Stockholm (AP) Schweden und Finnland haben am Donnerstag den Bau der deutsch-russischen Erdgas-Pipeline durch die Ostsee gebilligt. Beide Regierungen schlossen sich der Haltung Dänemarks an, die das Projekt bereits im Oktober genehmigt hat. Diesen Artikel weiter lesen
Nach internationalem Recht muss der Bau der Ostsee-Pipeline von den Staaten gebilligt werden, deren Wirtschaftszonen berührt sind. Jetzt steht nur noch die Genehmigung von Russland und Deutschland aus, was wegen der direkten Beteiligung an dem Projekt als Formalität gilt.
Die Regierung in Stockholm habe zusätzliche Informationen des deutsch-russischen Unternehmens Nord Stream erhalten, sagte Umweltminister Andreas Carlgren. Eine Ablehnung wäre ein Verstoß gegen das Völkerrecht gewesen. Danach gab auch die Regierung in Helsinki ihre Zustimmung, machte dies aber von weiteren Informationen über mögliche Umweltauswirkungen abhängig.
Umweltschützer befürchten, dass der Bau der Pipeline Fischbestände und Seevögel gefährdet.
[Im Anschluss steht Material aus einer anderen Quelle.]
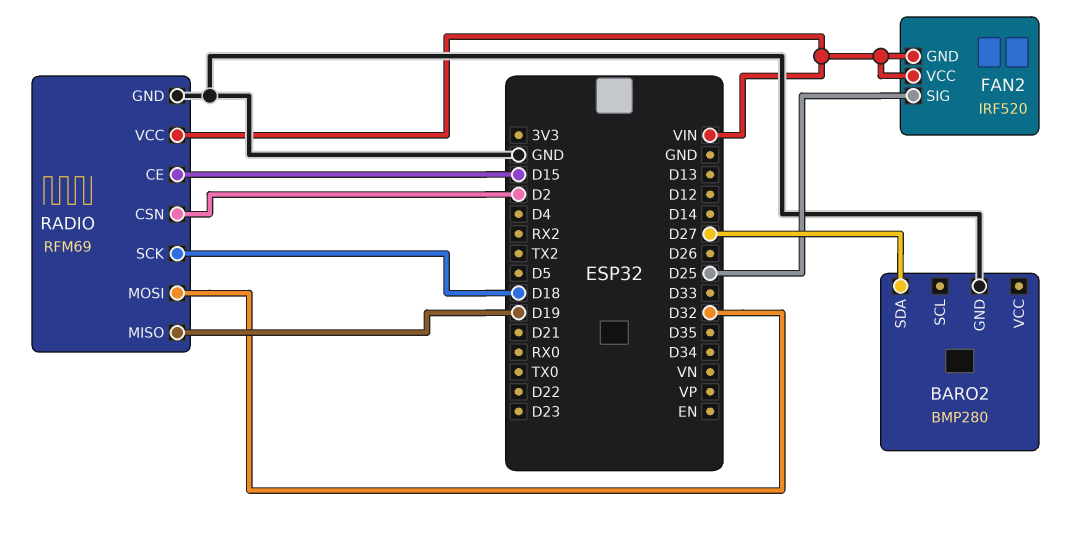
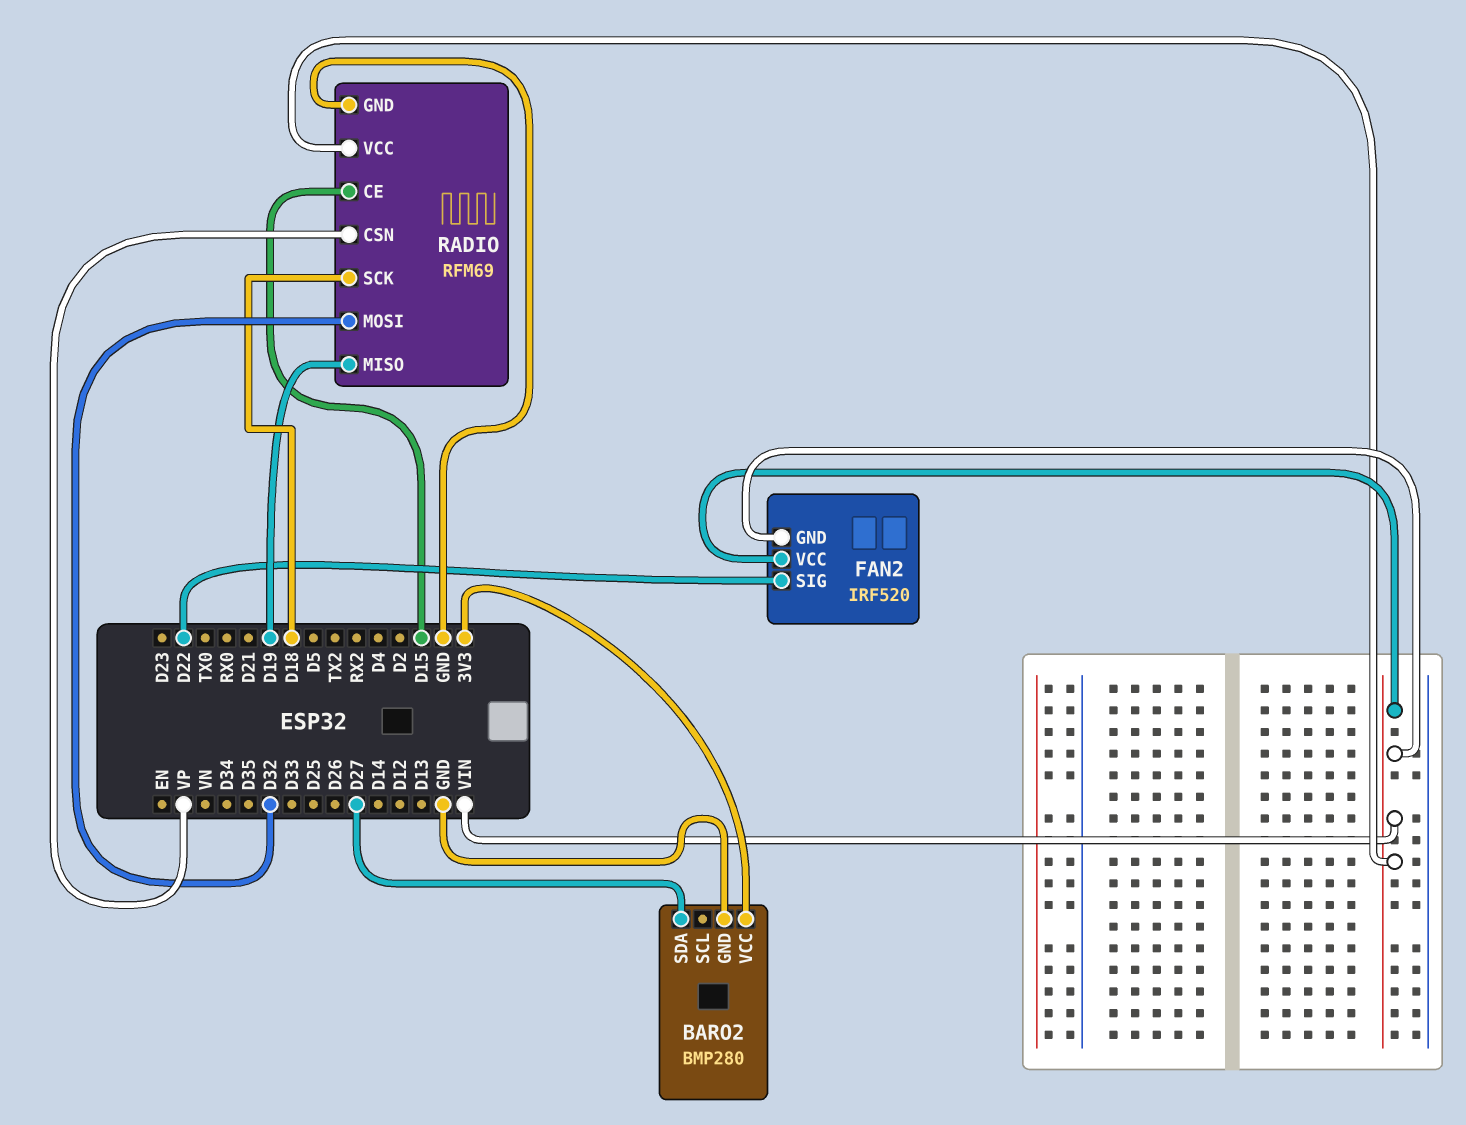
BARO2 pin VCC: none -> 3V3
FAN2 pin SIG: D25 -> D22
RADIO pin CSN: D2 -> VP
Auch gibt es die Sorge, dass bei den Bauarbeiten Munition und chemische Kampfstoffe aus beiden Weltkriegen beschädigt werden könnten, die auf dem Grund der Ostsee vermutet werden. Auch das EU-Parlament hat sich besorgt über mögliche Umweltschäden geäußert. Das Pipeline-Projekt hat zudem die baltischen Staaten und Polen verärgert, die von Russland Durchleitungsgebühren für die Land-Pipelines auf ihrem Territorium erhalten.
Die 1.200 Kilometer lange Ostsee-Pipeline soll ab 2010 sibirisches Erdgas vom russischen Hafen Wyborg nach Greifswald führen und 2016 seine volle Kapazität von 55 Milliarden Kubikmetern Erdgas im Jahr erreichen. Die Trägergesellschaft Nord Stream gehört zu 51 Prozent dem russischen Gazprom-Konzern. Auf europäischer Seite sind die deutschen Firmen E.ON Ruhrgas und Wintershall sowie die niederländische Gasunie beteiligt. Der frühere Bundeskanzler Gerhard Schröder hat den Aufsichtsratsvorsitz bei der Nord Stream AG übernommen.